By having all 6 age groups, it becomes messy and difficult to interpret. However, we can see that for the older age groups, the HDI has a stronger relationship to the ratio of suicides per 100k. We can see that these older age groups are more sensitive in other factors. 

In [None]:
factors = ["Country",'Employment in agriculture (% of total employment) 2010-2014','Employment in services (% of total employment) 2010- 2014','Unemployment Youth (% ages 15-24) 2010-2014','Unemployment Youth not in school or employment (% ages 15-24) 2010-2014',]
age_order=["5-14 years","15-24 years","25-34 years","35-54 years","55-74 years","75+ years"]        
HDIAge = dataHDI[factors]
dataEdit2010_2014 = dataEdit.loc[dataEdit["year"].isin(["2010","2011","2012","2013","2014"])]
dataEdit2010_2014Age=dataEdit2010_2014.groupby(["Country","year","age"]).agg({"suicides_no":"sum","population":"sum"}).reset_index()
dataEdit2010_2014Age
dataEdit2010_2014Age["ratio"]=dataEdit2010_2014Age["suicides_no"]/dataEdit2010_2014Age["population"]*100000

dataEdit2010_2014Age=dataEdit2010_2014Age.groupby(["Country","age"]).agg({"ratio":"mean"}).reset_index()
correlationToRatioGroup(data=dataEdit2010_2014Age,dataHDI=HDIAge,orders=age_order,group="age")

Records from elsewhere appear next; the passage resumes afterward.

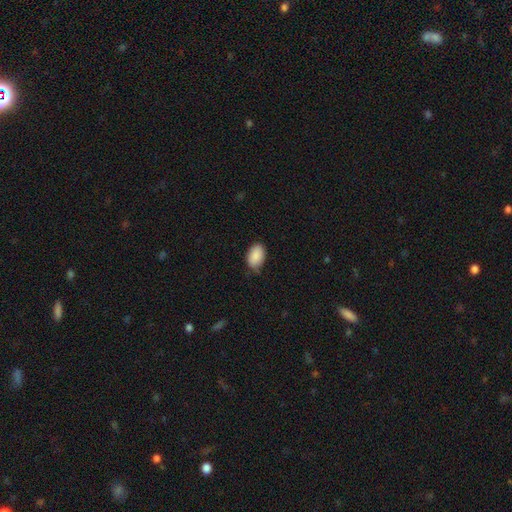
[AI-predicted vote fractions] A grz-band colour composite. It shows a smooth galaxy with no disk features (89%) that is in between round and cigar-shaped (91%). Merging: none (71%).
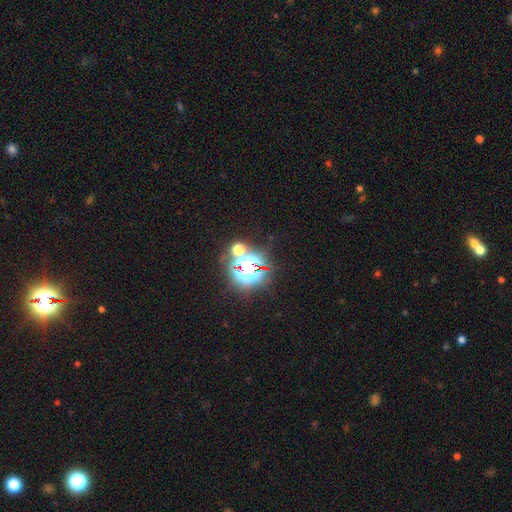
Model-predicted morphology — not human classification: Smooth or featured?
  - star or artifact: 79% *
  - smooth: 13%
  - featured or disk: 7%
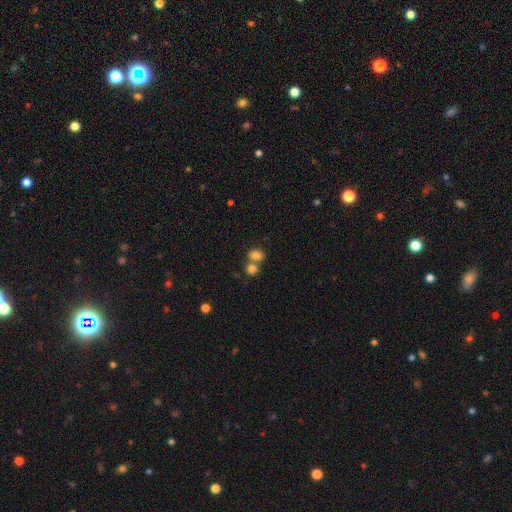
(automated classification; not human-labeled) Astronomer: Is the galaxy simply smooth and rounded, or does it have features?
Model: smooth — 81%.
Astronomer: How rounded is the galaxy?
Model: in between — 58% (runner-up: round, 40%).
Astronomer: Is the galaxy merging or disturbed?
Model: merger — 44% (runner-up: none, 43%).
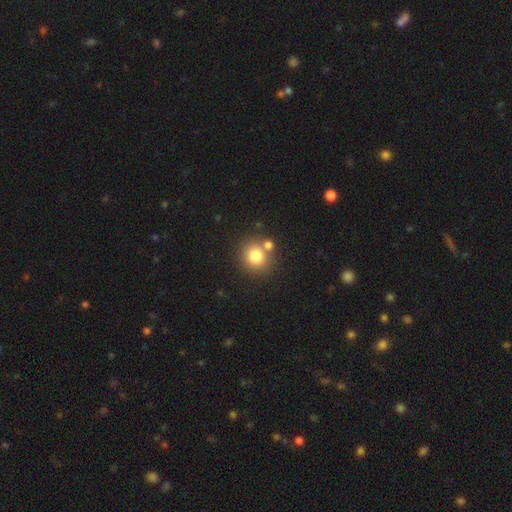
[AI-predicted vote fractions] Smooth or featured? Predicted: smooth (p=0.78). How rounded? Predicted: round (p=0.88). Merging? Predicted: none (p=0.70).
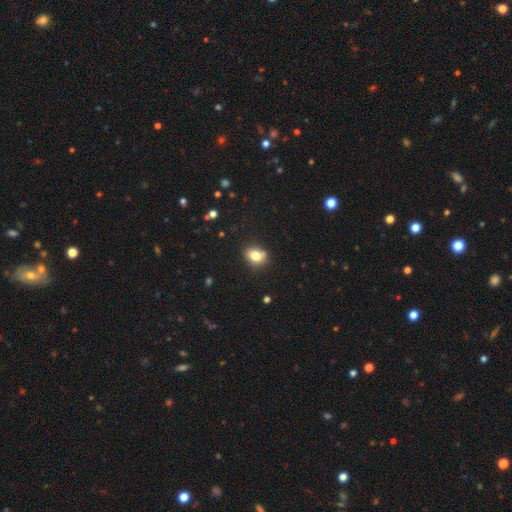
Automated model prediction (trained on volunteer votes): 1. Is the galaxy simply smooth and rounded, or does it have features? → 81% smooth, 10% star or artifact, 8% featured or disk.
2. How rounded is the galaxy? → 58% in between, 41% round, 1% cigar-shaped.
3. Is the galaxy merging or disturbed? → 78% none, 15% minor disturbance, 4% merger, 3% major disturbance.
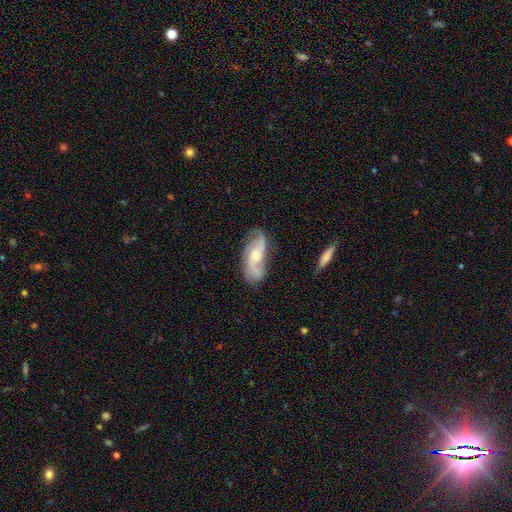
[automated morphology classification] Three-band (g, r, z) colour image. It shows a featured or disk galaxy (78%) with no bar (59%), 2 (65%) medium (46%) spiral arms (95%) and a moderate central bulge (48%). Merging: none (67%).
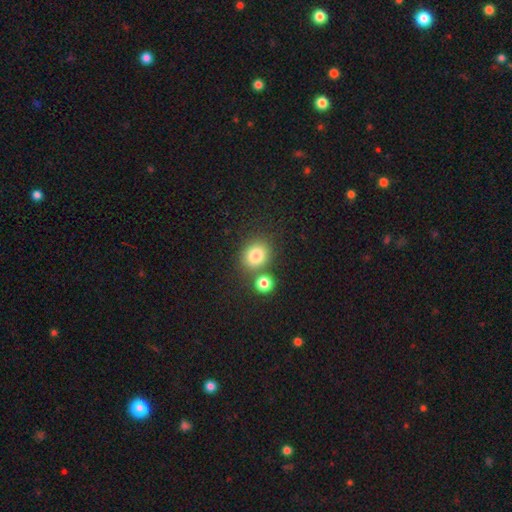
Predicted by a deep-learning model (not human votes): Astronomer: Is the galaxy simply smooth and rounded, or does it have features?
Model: smooth — 80%.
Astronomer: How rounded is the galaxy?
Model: round — 71%.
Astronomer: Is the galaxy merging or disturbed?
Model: none — 67%.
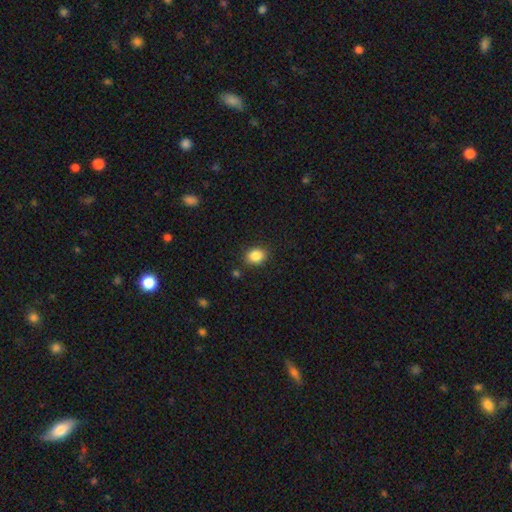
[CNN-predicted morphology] Q: Smooth or featured?
A: smooth (86%); runner-up: star or artifact (9%)
Q: How rounded?
A: round (50%); runner-up: in between (49%)
Q: Merging?
A: none (86%); runner-up: minor disturbance (9%)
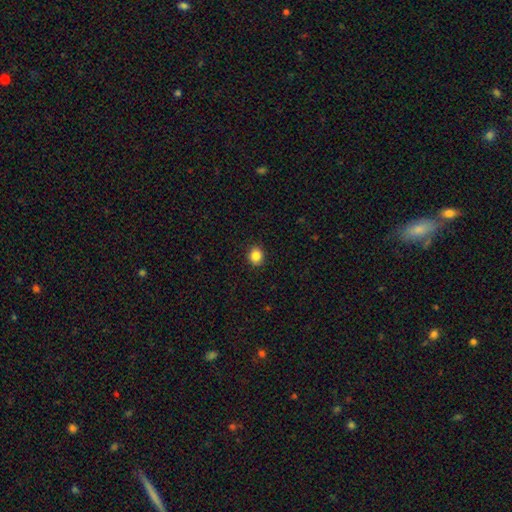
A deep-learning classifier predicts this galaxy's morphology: smooth-or-featured: smooth: 86% | star or artifact: 10% | featured or disk: 4%
  how-rounded: round: 74% | in between: 25% | cigar-shaped: 1%
  merging: none: 91% | minor disturbance: 6% | major disturbance: 2% | merger: 1%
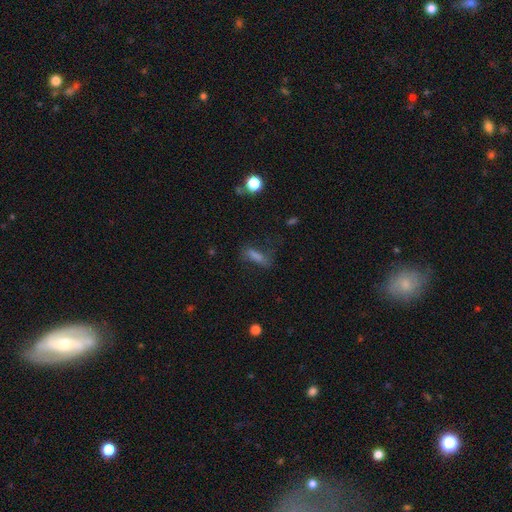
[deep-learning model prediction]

Once again the older age groups are more sensitive but the correlation are in between -0.5 to 0.25, implying there isn't a strong relationship with employment and suicide rates. 

**Conclusion**

In conclusion, we see that Males commit more suicides. Even though there are more sucidies for the Boomer generation and age groups of 35-54 years in the data, this is due to more data points and population in these groups. If we look closer at the ratio of sucides by population per 100K, we see that the age groups 75+ commit more suicides and the  GI generation have more suicides.  In terms of GDP, there is a negative relationship with suicide rates such that as GDP falls, there are more suicides. However, interestingly, there is a weak positive relationship between HDI and suicide rates.
In addition, other social economic factors do not really affect the sucide rates. An explaination could be due to the fact that these factors are on a macro level. We will need to look at social economic factors on an individual level such as the budget of meantal helath. There can be more analysis by different social economic factors with in the HDI database but we would probably find litte correlation.
From this analysis, we will need to focus on older Males in the age group 75+ and analyse them at a suburbian level to find any factors that have a high correlation to suicidal rates. Once we find these factors, we can focus on finding a solution to lower suicide rates.